Les terrains archéens forment quelques affleurements importants : El Eglab, à l’ouest du Touat, a été vu par Lenz et plus récemment par Mussel ; le volcan d’In Zize repose sur un socle de granite. L’Adr’ar’ des Ifor’as, les contreforts sud-ouest de la Coudia appartiennent en partie à la même formation. Vers l’est, du moins entre l’Ahaggar et l’Aïr, l’Archéen ne joue plus qu’un rôle subordonné et ne forme plus que des îlots peu étendus. Le sergent Lacombe a envoyé tout récemment au Muséum, des environs de Fachi (région de Bilma), des granites qui montrent que la pénéplaine ancienne, parfois recouverte par des sédiments récents, se continue vers le Tibesti. Dans la carte géologique, je n’ai pu marquer que peu d’Archéen en dehors de ma route : les descriptions d’itinéraire, quelque précises qu’elles soient à d’autres points de vue, ne permettent que bien rarement de pouvoir séparer l’Archéen du Silurien métamorphique.
Fig. 1. — Blocs de granite porphyroïde près du cimetière d’Iférouane (Aïr).
Fig. 2. — Archéen. Massif granitique sur la rive gauche de l’oued Tyout (nord de l’Aïr).
Quel que soit le pays où on les rencontre, les régions granitiques ont partout le même aspect (fig. [1] et [2]) : elles sont semées d’énormes blocs arrondis, souvent entassés en grand nombre : c’est ce qu’on appelle en France des « Chaos » et au Sahara des « Erouakib » (Nieger). (Pl. I, phot. [1] et [2]). La présence des dômes y est aussi fréquente (Pl.

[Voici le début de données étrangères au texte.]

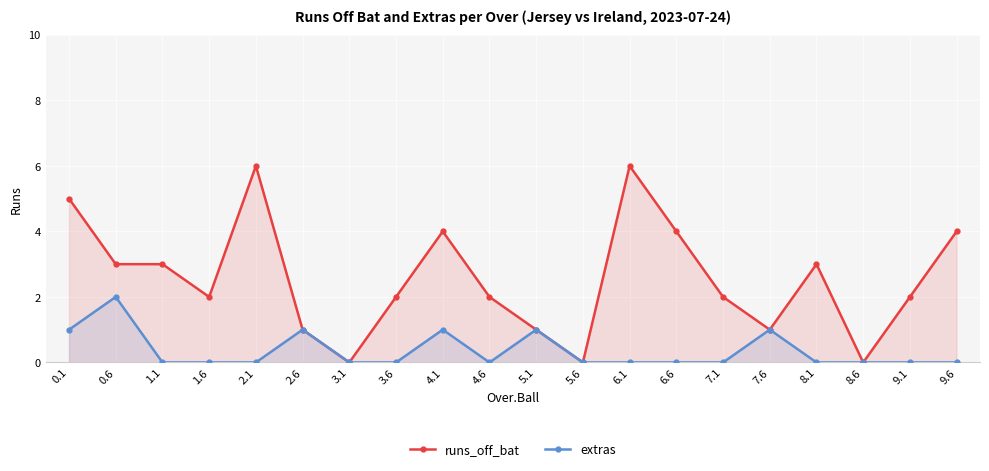

True or false: runs_off_bat and extras cross at least once.

False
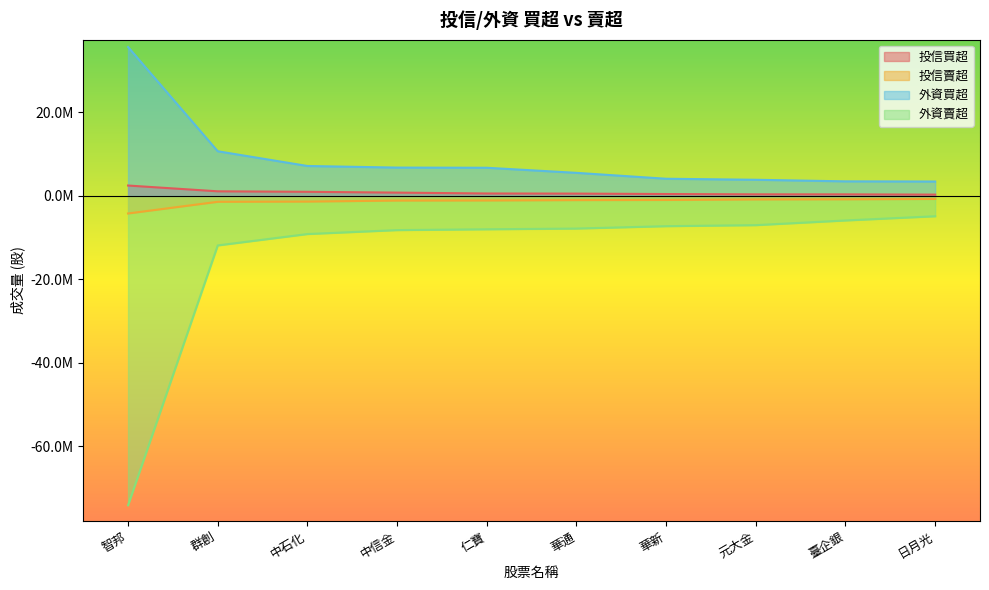

What is the highest value of the 投信賣超 series?

-722000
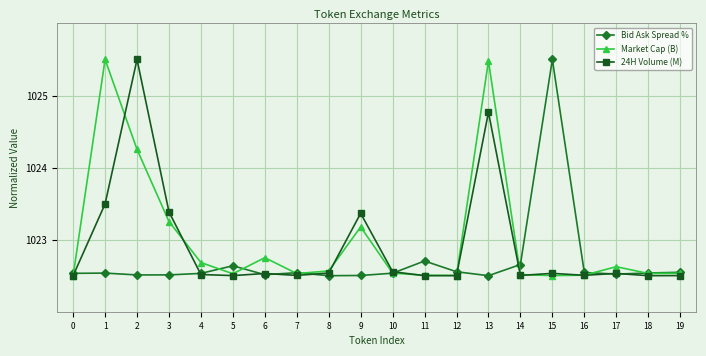

Is the value of Bid Ask Spread % at 2 greater than the value of Market Cap (B) at 2?

No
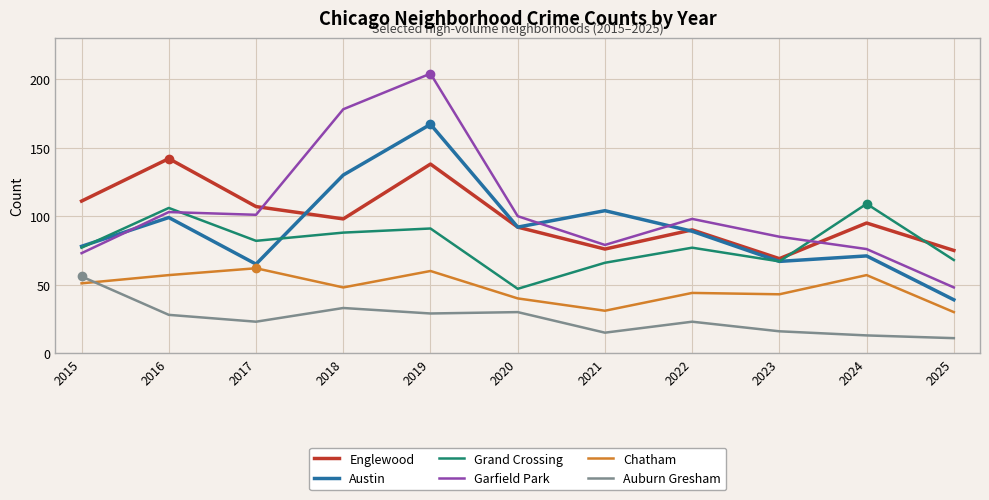

After their last crossing, which series has the higher values: Auburn Gresham or Chatham?

Chatham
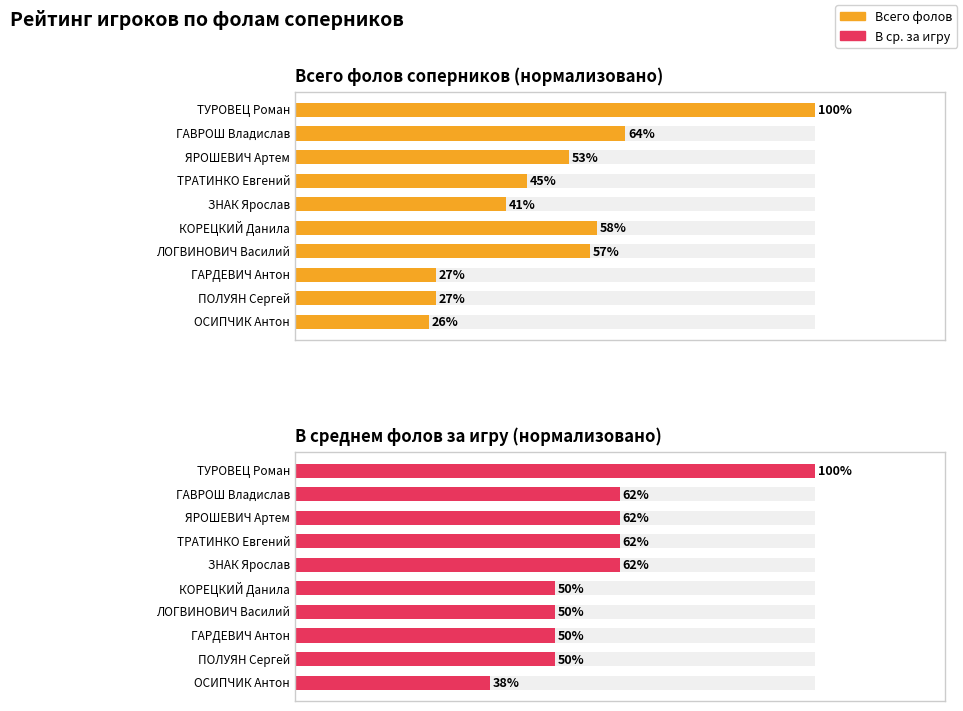

Between 3 and 7, which series saw the biggest shift?

Всего фолов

IV, [phot. 8]).
On a souvent observé, en Bretagne par exemple, que ces paysages granitiques font une impression de hautes montagnes, fût-ce au niveau de la mer ; l’illusion est peut-être encore plus forte au Sahara : en France il y a presque toujours un peu de terre entre les blocs et la végétation masque partiellement la roche ; au désert tout cela est à nu, les points de repère font défaut qui permettraient d’estimer les distances ; le mirage, presque journalier, surélève le moindre objet ; aussi, quoique partout les massifs archéens forment des mamelons bas et diffus dont les points culminants se dégagent à peine, la plupart sont appelés des Adr’ar’, comme s’ils étaient de véritables montagnes.
Silurien. — Entre ces massifs archéens, des terrains dont l’origine sédimentaire ne peut être contestée sont constitués par des strates le plus souvent verticales, bien parallèles, épaisses de quelques mètres, parfois de quelques décimètres.
On y trouve, en bandes alternantes et indéfiniment récurrentes, des gneiss, des micaschistes, des phyllades, plus rarement des quartzites, des cipolins et parfois des poudingues. J’ai observé à plusieurs reprises, dans les quartzites, des ripple-marks et des traces d’annélides (des tubes plus ou moins en U), notamment dans l’Adr’ar’ Ahnet et au sud de l’Aïr, près de Bidei. Toutes ces assises sont injectées de nombreuses roches éruptives.
Cet ensemble, qui joue un rôle très considérable au Sahara, m’a paru bien homogène ; tout au plus peut-on remarquer que, vers le nord, dans le Bled El Mass et l’Adr’ar’ Ahnet, le caractère cristallin est moins accentué que dans la majeure partie du désert ; autour des massifs archéens, les cipolins et les quartzites, rares ailleurs, deviennent abondants : les récifs à polypiers et les grès, forme première des cipolins et des quartzites, ne prennent naissance qu’à peu de distance des rivages et la distribution de ces sédiments est probablement une preuve que l’Archéen formait déjà un continent ou des îlots lors de leurs dépôts ; il y aurait discordance entre les deux terrains.